_TEXT:_
He had this big hit on Goldwax, Pouring Water on a Drowning Man. He just died a
few years ago. He was a very nice gentleman, soft-spoken, always smiling. He
was a very nice guy, a very quiet guy.”
O.V. WRIGHT is
another artist Spencer used to work with. “He’s another personal friend of
mine. We were on different shows together. This guy could really sing. I’ve
never seen anybody make another man cry. I was on a show with him back in ’71
in New Orleans along with Jackie Wilson, Bobby Bland, Denise LaSalle,
and he just turned the place up. He had me just crying. He was really a
soulful singer.”
(Acknowledgements
to Spencer Wiggins, Thomas Demerritte and Colin Dilnot).

SHIRLEY BROWN
It took almost
five years for us to hear new music from Shirley, but finally Unleashed (MCD7535;
www.malaco.com) is here. It starts with a
serene and rather mellow ballad called Upside Down, which, however,
vocally grows into a passionate eruption. The song was written and produced by
Frederick Knight, but unfortunately his second contribution, an almost
funky beater called Let Me Relax You, isn’t on a par of that opener but,
on the contrary, sounds rather dull.
Vick Allen did
a lot of producing for this set, and the first song is his and Omar
Cunningham’s I Don’t Wanna Leave, a slow swayer with powerful
singing again. The mid-tempo If You Can’t Hit It Right (co-written by Tonya
Youngblood Polk) is more mediocre and ominous. Vick also wrote and
produced together with Shirley two songs, a poppy mid-tempo stepper titled You
Should’a Know Better and a poignant and impressive deepie named Why,
which is dedicated to the ones we’ve lost.
I’m afraid that
the late Charles Richard Cason’s and Zuri’s two repetitive jams (Clean
House and I Wish You Didn’t Love Me So Good) leave me cold. They
simply are too “hip-hop” and contemporary for Shirley’s emotive and established
old-school style.
On A Sample
of my Love, a mid-tempo beater with an irresistible groove, and (You
Promised Me Heaven, But) You Gave Me Hell, a bluesy slowie, it says that
“initial tracks and lead vocals recorded at Ecko Sound Studios in Memphis, TN.” The writers of those two songs are John Ward, Raymond Moore and Larry
Chambers. Malaco’s Vice president, Wolf Stephenson: “John Ward runs the
Ecko studios in Memphis, and he has written a lot of songs for us in the past.
He used to be a signed writer to Malaco Music for years. He submitted five
songs, and Shirley chose those two. John Ward: “I sent those songs to
Shirley, because I knew she was cutting her new CD. At first they were going
to record them at Malaco and I assumed they would redo the tracks. But Shirley
liked the feel I had on the tracks and was afraid they would lose the feel, if
they recut them, so she asked if she could use my tracks. They decided to just
come here and cut the vocals, since Wolf Stephenson was coming through town
anyway on his way back from Nashville to Jackson. So that’s how we ended up
doing the vocals and basic tracks here. After the vocals were cut, we sent the
tracks with her vocals down to Malaco for more overdubs and mixing. I was glad
that Shirley did the songs and thought she did a great job on them.”

_GIVEN MATERIAL:_
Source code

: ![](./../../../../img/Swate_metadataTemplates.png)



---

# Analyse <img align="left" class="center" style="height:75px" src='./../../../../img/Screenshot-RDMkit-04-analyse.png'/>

_QUESTIONS:_
1. Who wrote and produced the song Upside Down, according to the article?
2. Copy everything in the article from "Vick Allen did" down to "ones we’ve lost.", word for word.
Rely only on the article, not on the lines.

_EXPECTED RESULTS:_
1. Frederick Knight

2.
Vick Allen did
a lot of producing for this set, and the first song is his and Omar
Cunningham’s I Don’t Wanna Leave, a slow swayer with powerful
singing again. The mid-tempo If You Can’t Hit It Right (co-written by Tonya
Youngblood Polk) is more mediocre and ominous. Vick also wrote and
produced together with Shirley two songs, a poppy mid-tempo stepper titled You
Should’a Know Better and a poignant and impressive deepie named Why,
which is dedicated to the ones we’ve lost.